Kehadiran Tetty, sapaan akrabnya, spontan mengagetkan para pedagang dan pengunjung pasar terbesar di wilayah Minsel pagi tadi. Jangankan masyarakat, para pejabat pun rata-rata terkejut ketika diajak usai apel dan pertemuan rapat di Kantor Bupati.
“Saya sendiri tidak tahu kalau bupati ada agenda datang di pasar hari ini,” komentar Kepala Dinas Koperasi UKM Pasar Perindustrian dan Perdagangan Kabupaten Minsel, Samuel Setho Slaat, ST Msi, yang saat itu dipanggil untuk mendampingi bupati.
Tiba sekitar pukul:11 Wita, didampingi Sekda Drs Danny H Rindengan, Msi, Kadis Setho Slaat dan sejumlah pejabat eselon II dan III, Bupati Tetty pun langsung berjalan berbaur dengan masyarakat konsumen.
“Berapa harga….,” katanya ketika berhadapan dengan setiap pedagang. Tanpa basa basi dan memberikan penawaran, bupati yang dikenal sosial kepada rakyatnya ini, langsung memerintahkan asisten pribadinya untuk membayar.
“Tapi tolong, kalau menjual jangan terlalu banyak untung , ya. Jual saja dengan harga yang wajar-wajar, seperti biasanya. Jangan cari untung berlebihan saat masyarakat sudah perlu menghadapi Natal dan Tahun Baru seperti sekarang ini,” imbuhnya.
Bupati juga berkali-kali menyampaikan kepada para pedagang agar jangan berspekulasi menimbun barang dengan harapan bisa memonopoli barang dan seenaknya menaikkan harga.

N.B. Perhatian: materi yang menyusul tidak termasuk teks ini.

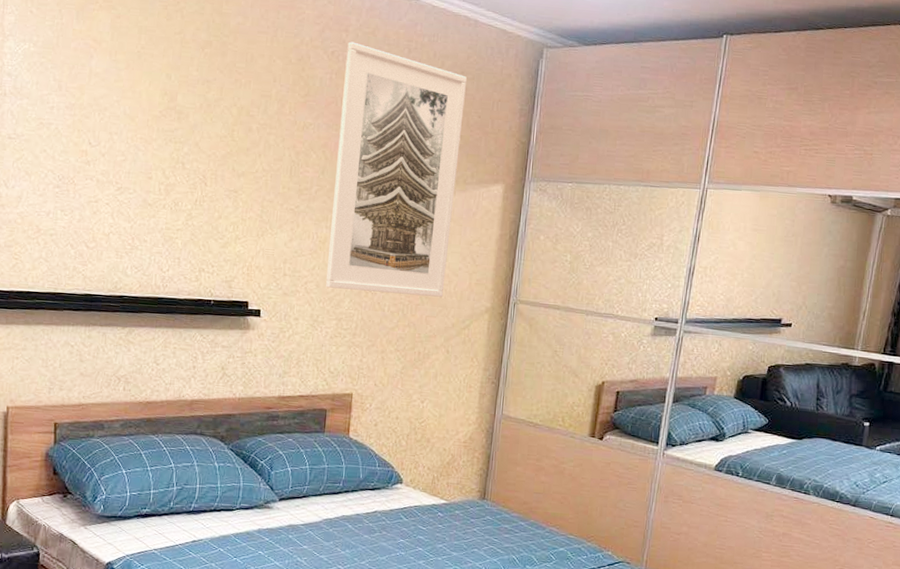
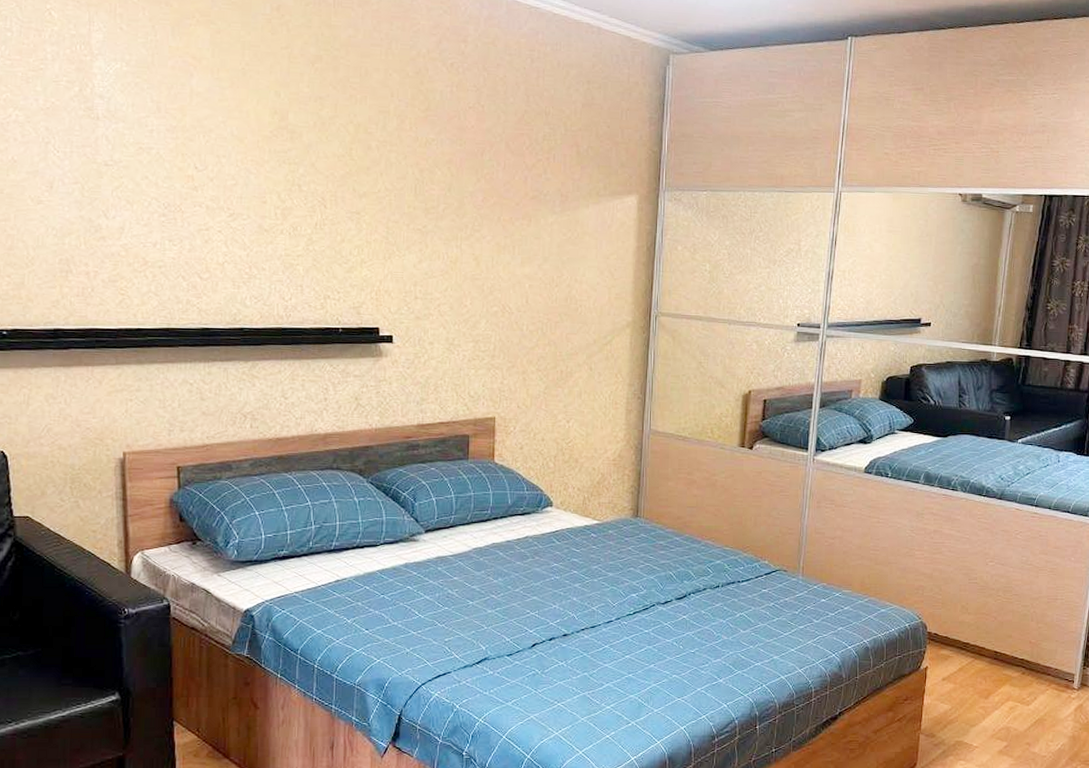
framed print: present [325,41,467,297] -> none [459,52,593,313]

Namanya spekulasi pasti resiko untung ruginya sam, apalagi pemerintah telah siap melakukan operasi pasar apabila di pasar-pasar terjadi kekurangan stok. “Kalau sampai terjadi operasi pasar, pasti pedagang yang berspekulasi akan rugi,” ujarnya.

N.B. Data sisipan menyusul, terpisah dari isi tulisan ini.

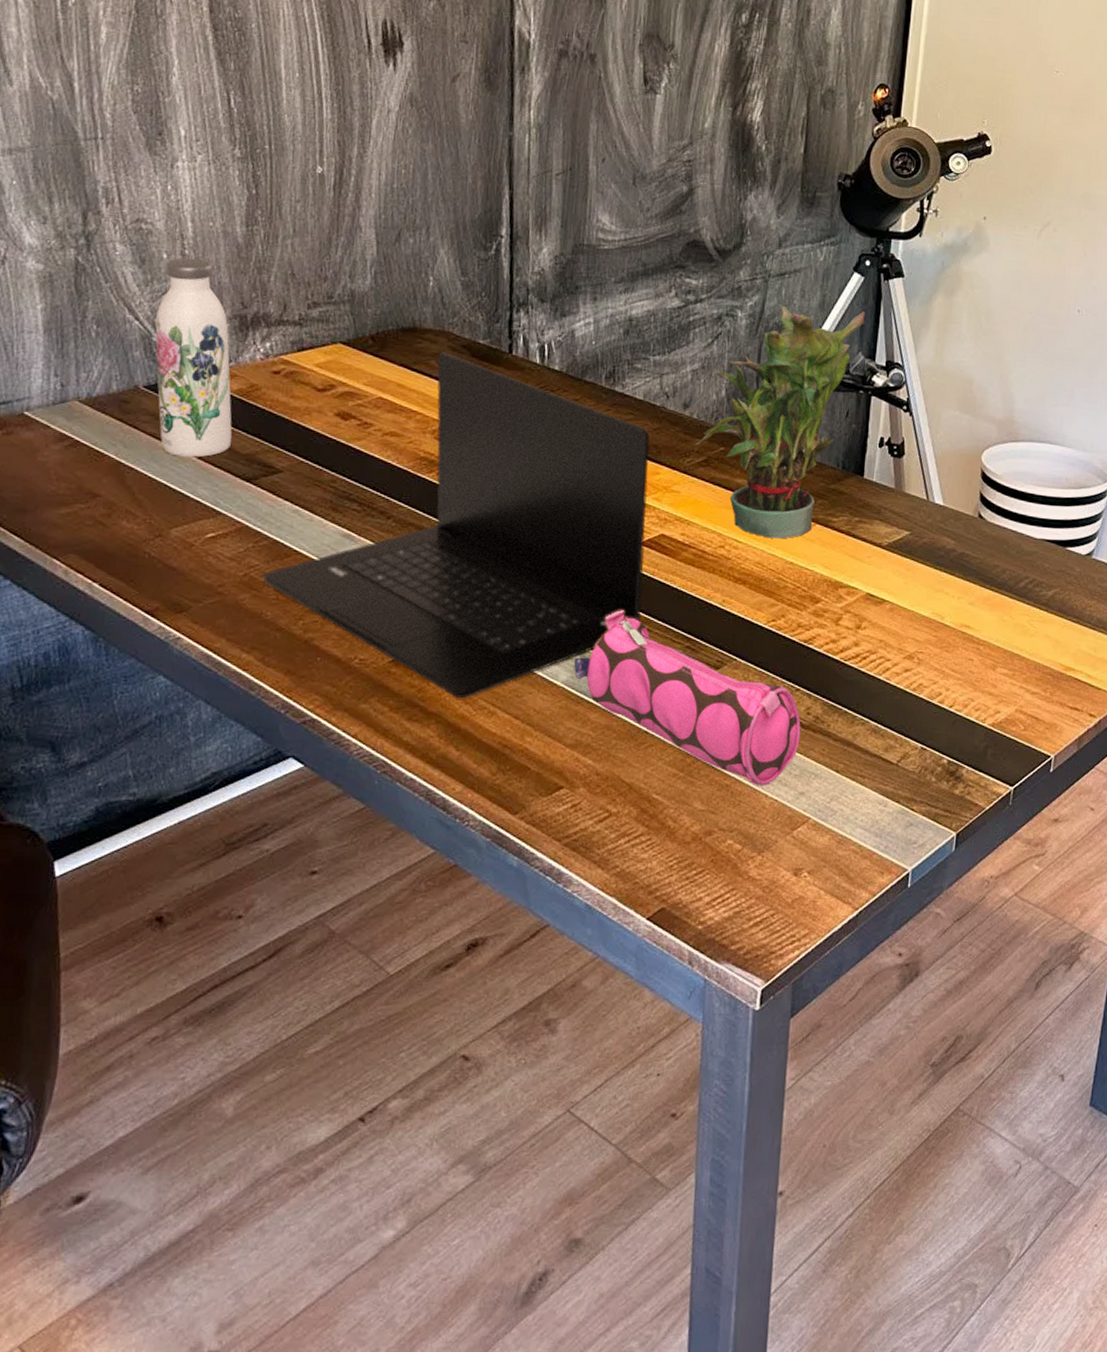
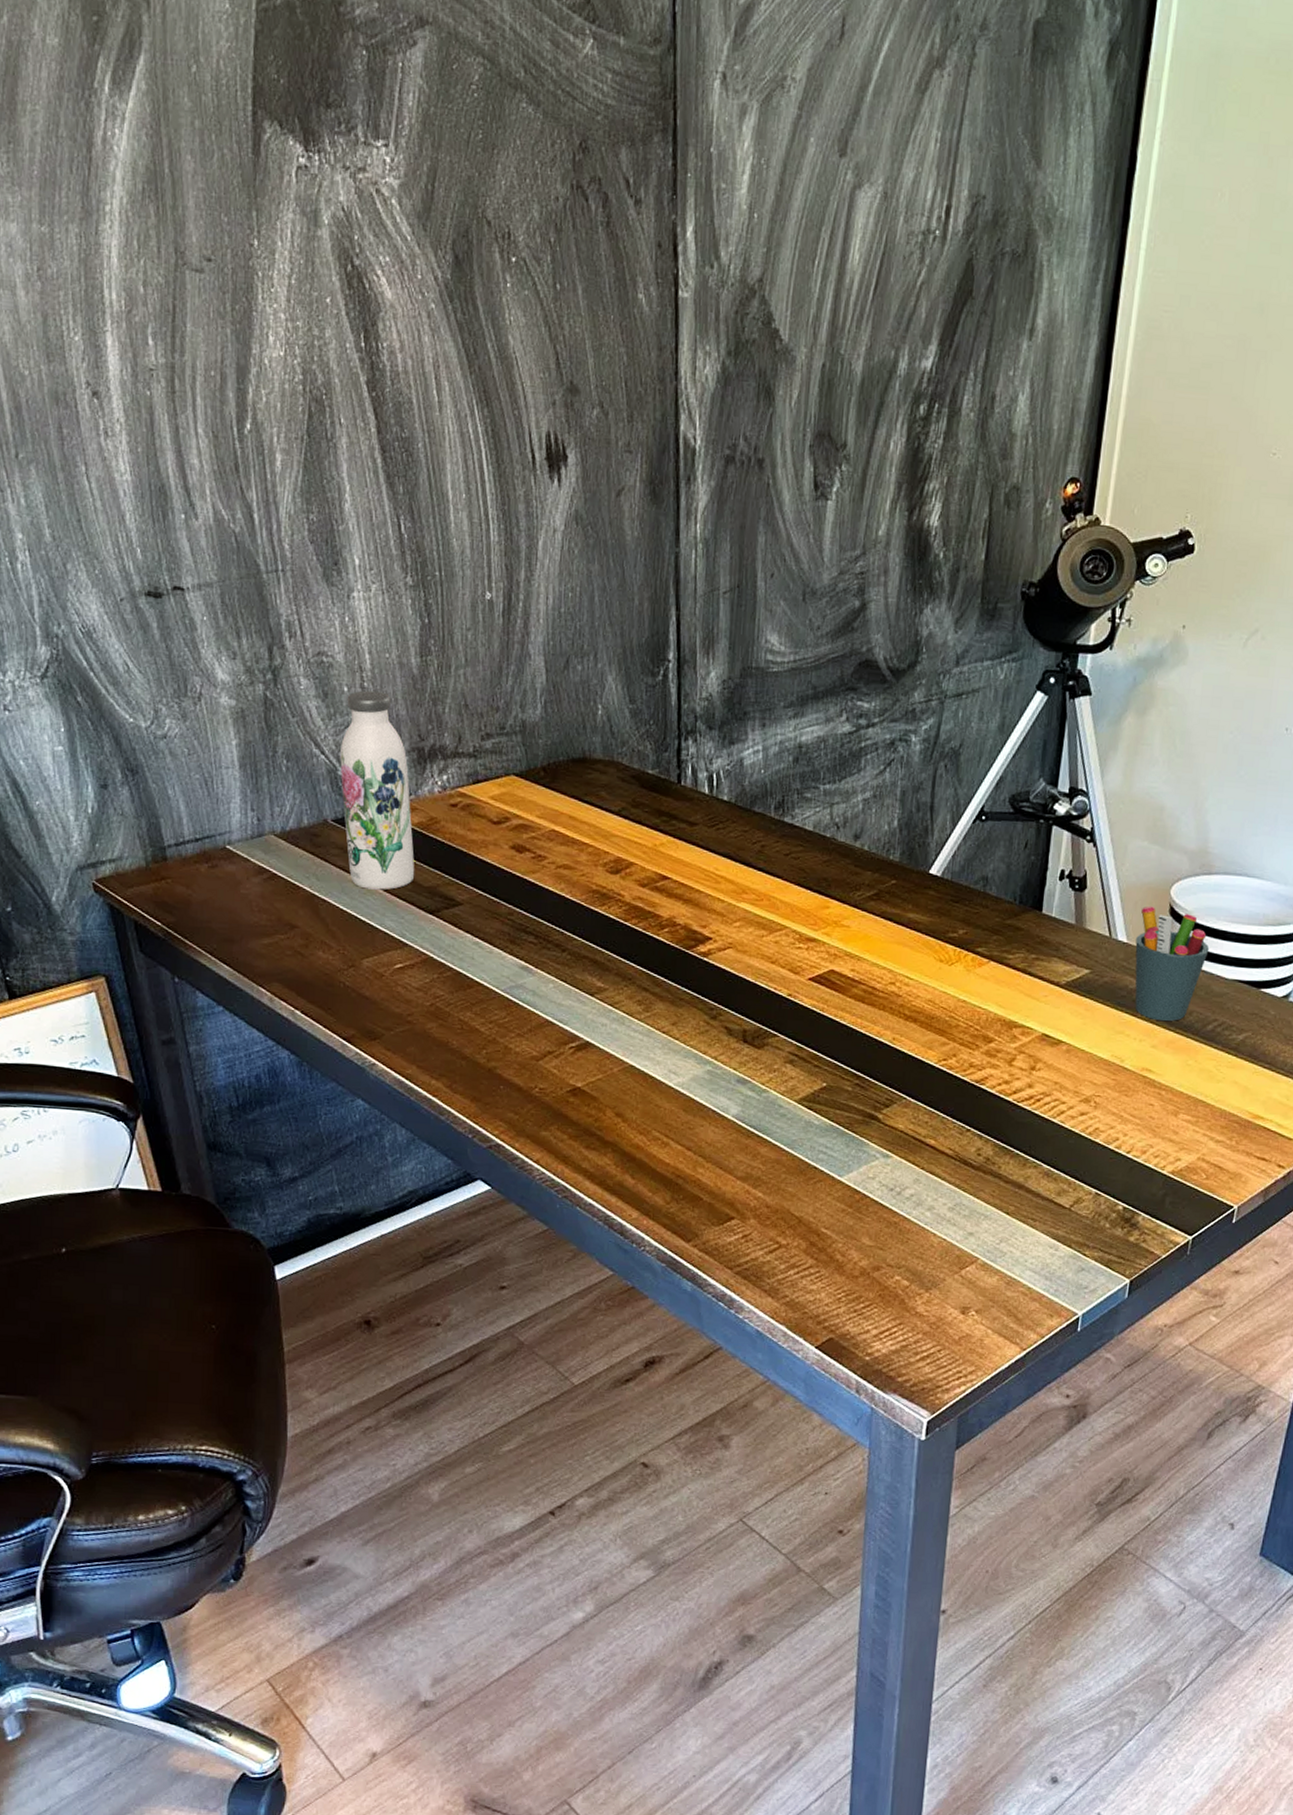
laptop: present [262,352,650,699] -> none [447,783,820,1130]
pencil case: present [573,610,801,786] -> none [744,1046,971,1225]
potted plant: present [696,305,866,539] -> none [867,728,1049,976]
pen holder: none [951,471,1019,579] -> present [1135,906,1210,1021]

Bupati mengingatkan pula agar pegadang jangan menaikan harga sepihak, apalagi kenaikannya tidak wajar lagi.
“Berdaganglah dengan jujur. Pedagang memang harus cari untung, tapi yang wajar-wajar. Kalau kita berusaha dengan jujur pasti akan dapat pahala karena Tuhan Yesus pasti akan selalu menolong orang yang benar,” papar Tetty ketika berhadapan langsung dengan beberapa pedagang.

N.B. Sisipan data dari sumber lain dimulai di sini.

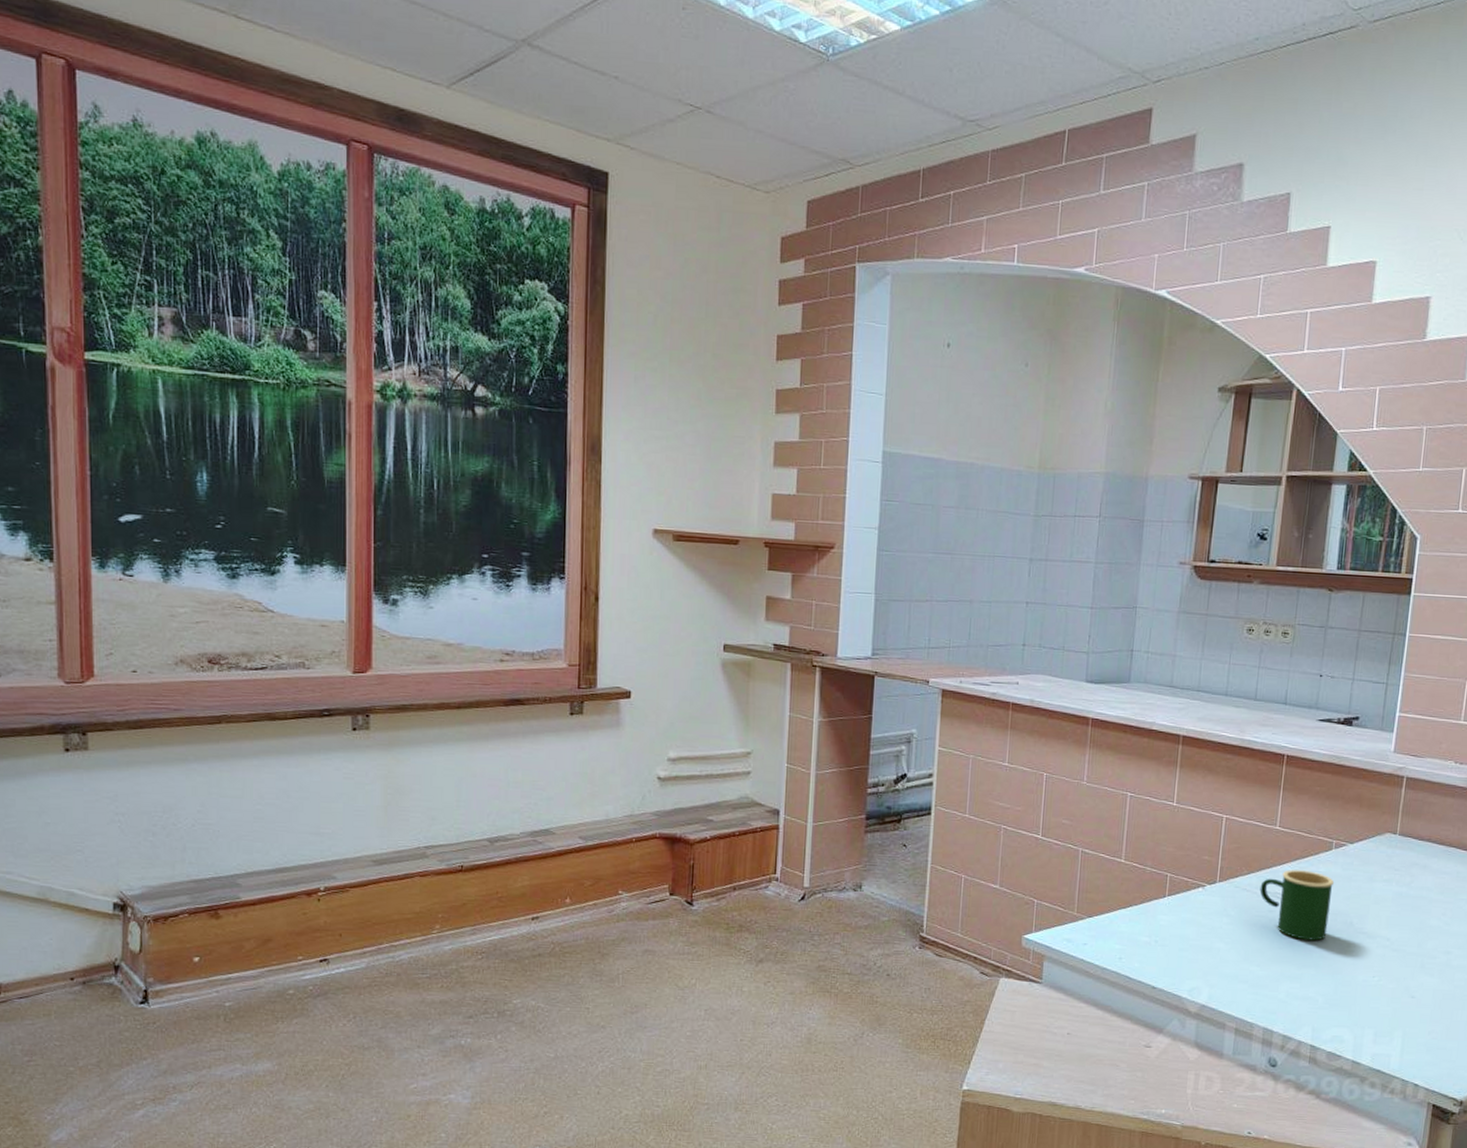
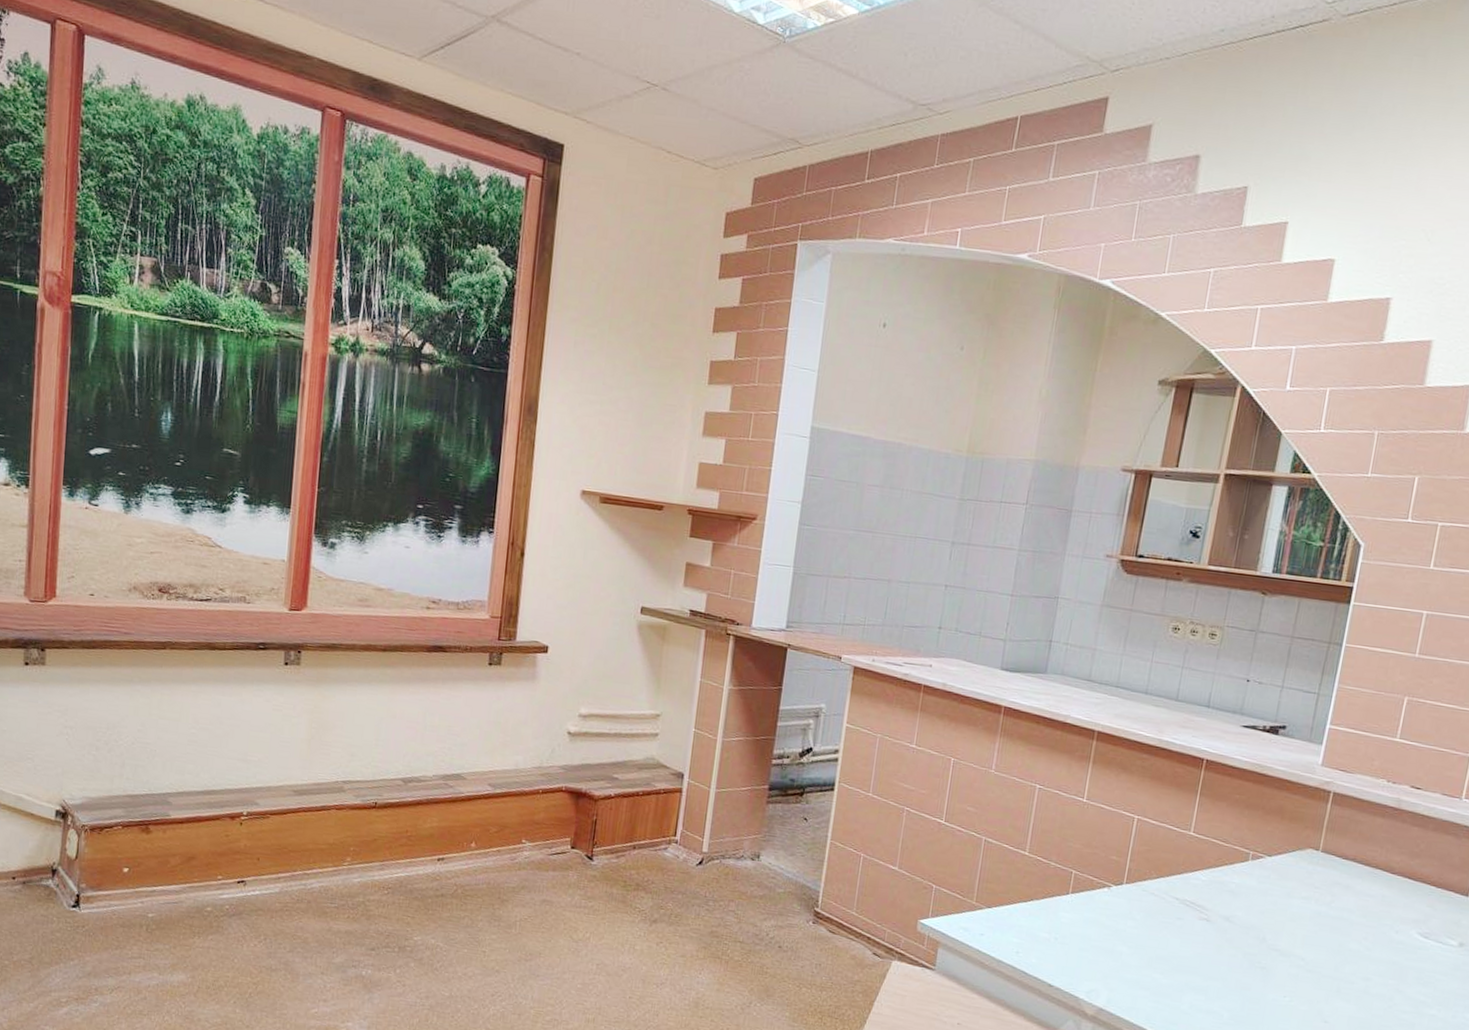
mug: present [1260,870,1335,941] -> none [1168,877,1249,954]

Dari pantauan Fajarmanado.com hampir semua pedagang yang dilewati di pasar induk Amurang tersebut, apapun yang dilihat langsung dibayar tanpa ada penawaran. Malahan, bupati melalui juru bayarnya saat memberi uang selalu ada kelebihannya.
‘’Ini kebaikan ibu. Kalau turun di pasar, tidak pernah memberi uang dan mengambil uang kembaliannya. Selalu ibu melalui juru bayar minta kelebihannya. Justru langung menyerahkan kepada pedagang yang berjualan tersebut,’’ komentar Nelly, wanita paro baya pedagang Barito (bawang, rica dan tomat) ini.
Usai memantau pasar di komplesk pusat pertokoan Amurang ini, Bupati Tetty langsung menuju dan mampirdi D’Teras 54 Amurang.
“Syukur, ibu bisa singgah di sini (D’Teras 54 Amurang). Kedatangan ibu bupati memang telah lama kami tunggu agar bisa meresmikan ruangan baru yang ada di sini,” kata Rio Joseph, owner D’Teras 54 Amurang.
Joseph pun menyampaikan terima kasih, karena selain berkesempatan mampir, Ketua DPD II Golkar Minsel ini pun rela membayar semua warga yang minum dan makan di kafenya siang itu. “Inilah yang saya salut dengan ibu Tetty sehingga akan semakin membesarkan Partai Golkar,” pungkas salah satu bendahara DPD II PG Minsel ini.